[Available data]
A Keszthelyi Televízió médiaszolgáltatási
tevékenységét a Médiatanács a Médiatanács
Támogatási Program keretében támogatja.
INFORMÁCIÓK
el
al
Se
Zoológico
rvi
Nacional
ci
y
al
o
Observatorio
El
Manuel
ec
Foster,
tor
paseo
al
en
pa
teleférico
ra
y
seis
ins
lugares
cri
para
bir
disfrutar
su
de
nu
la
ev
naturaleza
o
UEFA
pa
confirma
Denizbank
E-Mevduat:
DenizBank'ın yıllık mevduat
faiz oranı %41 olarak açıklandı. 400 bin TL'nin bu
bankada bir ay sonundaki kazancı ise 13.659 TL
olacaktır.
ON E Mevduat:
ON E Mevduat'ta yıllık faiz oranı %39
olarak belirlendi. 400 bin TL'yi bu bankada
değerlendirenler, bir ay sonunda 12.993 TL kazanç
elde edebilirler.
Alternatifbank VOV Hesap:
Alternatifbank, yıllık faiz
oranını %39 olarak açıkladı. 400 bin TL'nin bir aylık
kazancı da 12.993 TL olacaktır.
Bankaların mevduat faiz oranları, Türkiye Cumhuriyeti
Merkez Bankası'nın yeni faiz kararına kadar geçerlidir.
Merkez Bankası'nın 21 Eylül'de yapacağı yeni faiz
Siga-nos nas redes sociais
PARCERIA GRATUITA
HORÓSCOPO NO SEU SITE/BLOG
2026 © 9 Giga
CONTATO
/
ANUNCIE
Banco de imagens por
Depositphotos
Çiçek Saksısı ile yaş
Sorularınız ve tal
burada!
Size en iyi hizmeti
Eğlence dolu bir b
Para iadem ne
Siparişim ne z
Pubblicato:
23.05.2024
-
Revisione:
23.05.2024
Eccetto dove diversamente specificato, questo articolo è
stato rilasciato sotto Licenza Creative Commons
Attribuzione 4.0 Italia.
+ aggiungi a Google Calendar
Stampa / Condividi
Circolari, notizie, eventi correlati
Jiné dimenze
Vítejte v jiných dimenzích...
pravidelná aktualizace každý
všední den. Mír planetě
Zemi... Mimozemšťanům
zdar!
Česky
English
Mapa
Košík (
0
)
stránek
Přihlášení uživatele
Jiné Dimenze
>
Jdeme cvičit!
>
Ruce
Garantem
[/Available data]
Job item: Write everything from the start of the records down to the line that contains "všední den. Mír planetě" as a JSON list of strings, one string per line, leaving out blank lines.

Written response:
[
  "A Keszthelyi Televízió médiaszolgáltatási",
  "tevékenységét a Médiatanács a Médiatanács",
  "Támogatási Program keretében támogatja.",
  "INFORMÁCIÓK",
  "el",
  "al",
  "Se",
  "Zoológico",
  "rvi",
  "Nacional",
  "ci",
  "y",
  "al",
  "o",
  "Observatorio",
  "El",
  "Manuel",
  "ec",
  "Foster,",
  "tor",
  "paseo",
  "al",
  "en",
  "pa",
  "teleférico",
  "ra",
  "y",
  "seis",
  "ins",
  "lugares",
  "cri",
  "para",
  "bir",
  "disfrutar",
  "su",
  "de",
  "nu",
  "la",
  "ev",
  "naturaleza",
  "o",
  "UEFA",
  "pa",
  "confirma",
  "Denizbank",
  "E-Mevduat:",
  "DenizBank'ın yıllık mevduat",
  "faiz oranı %41 olarak açıklandı. 400 bin TL'nin bu",
  "bankada bir ay sonundaki kazancı ise 13.659 TL",
  "olacaktır.",
  "ON E Mevduat:",
  "ON E Mevduat'ta yıllık faiz oranı %39",
  "olarak belirlendi. 400 bin TL'yi bu bankada",
  "değerlendirenler, bir ay sonunda 12.993 TL kazanç",
  "elde edebilirler.",
  "Alternatifbank VOV Hesap:",
  "Alternatifbank, yıllık faiz",
  "oranını %39 olarak açıkladı. 400 bin TL'nin bir aylık",
  "kazancı da 12.993 TL olacaktır.",
  "Bankaların mevduat faiz oranları, Türkiye Cumhuriyeti",
  "Merkez Bankası'nın yeni faiz kararına kadar geçerlidir.",
  "Merkez Bankası'nın 21 Eylül'de yapacağı yeni faiz",
  "Siga-nos nas redes sociais",
  "PARCERIA GRATUITA",
  "HORÓSCOPO NO SEU SITE/BLOG",
  "2026 © 9 Giga",
  "CONTATO",
  "/",
  "ANUNCIE",
  "Banco de imagens por",
  "Depositphotos",
  "Çiçek Saksısı ile yaş",
  "Sorularınız ve tal",
  "burada!",
  "Size en iyi hizmeti",
  "Eğlence dolu bir b",
  "Para iadem ne",
  "Siparişim ne z",
  "Pubblicato:",
  "23.05.2024",
  "-",
  "Revisione:",
  "23.05.2024",
  "Eccetto dove diversamente specificato, questo articolo è",
  "stato rilasciato sotto Licenza Creative Commons",
  "Attribuzione 4.0 Italia.",
  "+ aggiungi a Google Calendar",
  "Stampa / Condividi",
  "Circolari, notizie, eventi correlati",
  "Jiné dimenze",
  "Vítejte v jiných dimenzích...",
  "pravidelná aktualizace každý",
  "všední den. Mír planetě"
]